» **EXERCISE DIRECTIONS**: I need the lines below from the one with "emik unggul serta" down to the one with "formasi dan ekspansi" reproduced exactly, both ends included, and nothing else.

» **RECORDS SUPPLIED**:
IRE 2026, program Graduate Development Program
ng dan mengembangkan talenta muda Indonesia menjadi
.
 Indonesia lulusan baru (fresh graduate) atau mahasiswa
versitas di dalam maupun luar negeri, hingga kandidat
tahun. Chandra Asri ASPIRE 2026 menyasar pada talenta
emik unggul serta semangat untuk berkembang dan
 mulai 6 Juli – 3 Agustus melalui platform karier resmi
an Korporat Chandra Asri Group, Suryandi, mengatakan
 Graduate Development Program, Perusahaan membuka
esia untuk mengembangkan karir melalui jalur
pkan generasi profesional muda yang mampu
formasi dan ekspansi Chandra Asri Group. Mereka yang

==

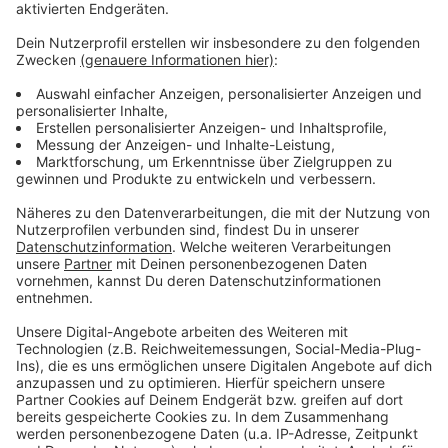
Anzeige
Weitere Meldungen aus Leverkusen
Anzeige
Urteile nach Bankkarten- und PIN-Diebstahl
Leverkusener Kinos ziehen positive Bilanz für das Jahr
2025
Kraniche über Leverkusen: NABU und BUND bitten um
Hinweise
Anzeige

» **RESULT OF THE TASK**:
emik unggul serta semangat untuk berkembang dan
 mulai 6 Juli – 3 Agustus melalui platform karier resmi
an Korporat Chandra Asri Group, Suryandi, mengatakan
 Graduate Development Program, Perusahaan membuka
esia untuk mengembangkan karir melalui jalur
pkan generasi profesional muda yang mampu
formasi dan ekspansi Chandra Asri Group. Mereka yang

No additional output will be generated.